**What the task asks:**
Find each line in the material below that contains the string "Levi", and copy those lines.

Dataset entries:
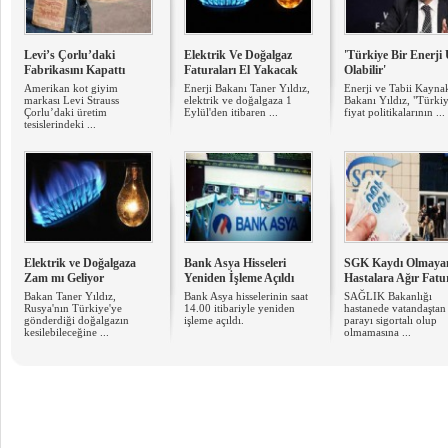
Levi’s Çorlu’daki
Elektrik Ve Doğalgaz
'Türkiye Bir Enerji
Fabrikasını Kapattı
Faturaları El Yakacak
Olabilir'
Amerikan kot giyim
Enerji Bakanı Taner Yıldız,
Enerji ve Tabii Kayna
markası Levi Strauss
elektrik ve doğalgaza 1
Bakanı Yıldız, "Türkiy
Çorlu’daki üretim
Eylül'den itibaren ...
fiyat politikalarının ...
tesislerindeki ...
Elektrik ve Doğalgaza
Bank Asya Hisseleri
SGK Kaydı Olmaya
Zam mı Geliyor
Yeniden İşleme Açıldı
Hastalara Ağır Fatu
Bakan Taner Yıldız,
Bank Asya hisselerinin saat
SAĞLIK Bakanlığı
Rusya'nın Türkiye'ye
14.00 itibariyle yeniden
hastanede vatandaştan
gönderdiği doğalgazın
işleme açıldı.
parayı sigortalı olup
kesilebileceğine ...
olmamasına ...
* * *
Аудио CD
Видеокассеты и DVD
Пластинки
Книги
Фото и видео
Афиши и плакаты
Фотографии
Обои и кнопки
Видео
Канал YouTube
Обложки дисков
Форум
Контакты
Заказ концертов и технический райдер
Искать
==
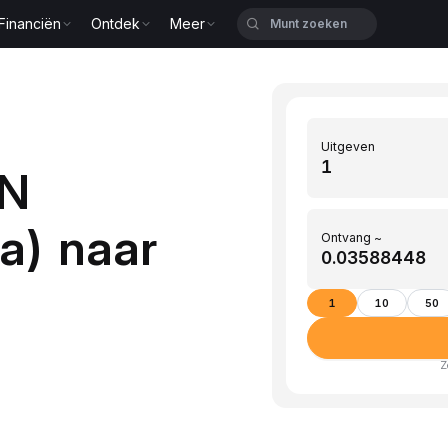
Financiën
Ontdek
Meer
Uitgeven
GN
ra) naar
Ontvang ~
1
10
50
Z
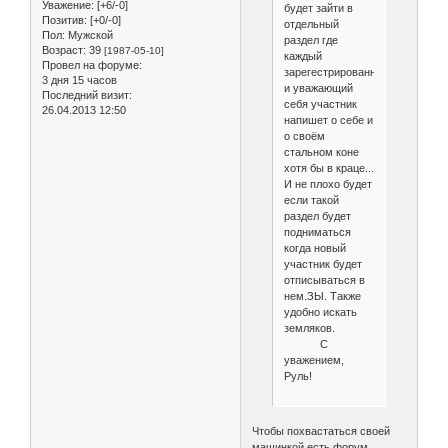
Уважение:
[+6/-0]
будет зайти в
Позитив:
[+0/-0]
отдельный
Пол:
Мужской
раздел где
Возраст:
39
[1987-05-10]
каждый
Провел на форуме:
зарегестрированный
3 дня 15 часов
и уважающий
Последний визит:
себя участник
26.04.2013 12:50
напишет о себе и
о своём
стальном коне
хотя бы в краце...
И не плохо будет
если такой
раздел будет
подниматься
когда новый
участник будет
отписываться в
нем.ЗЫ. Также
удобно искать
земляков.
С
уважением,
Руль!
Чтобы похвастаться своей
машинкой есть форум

**Answer section:**
Levi’s Çorlu’daki
markası Levi Strauss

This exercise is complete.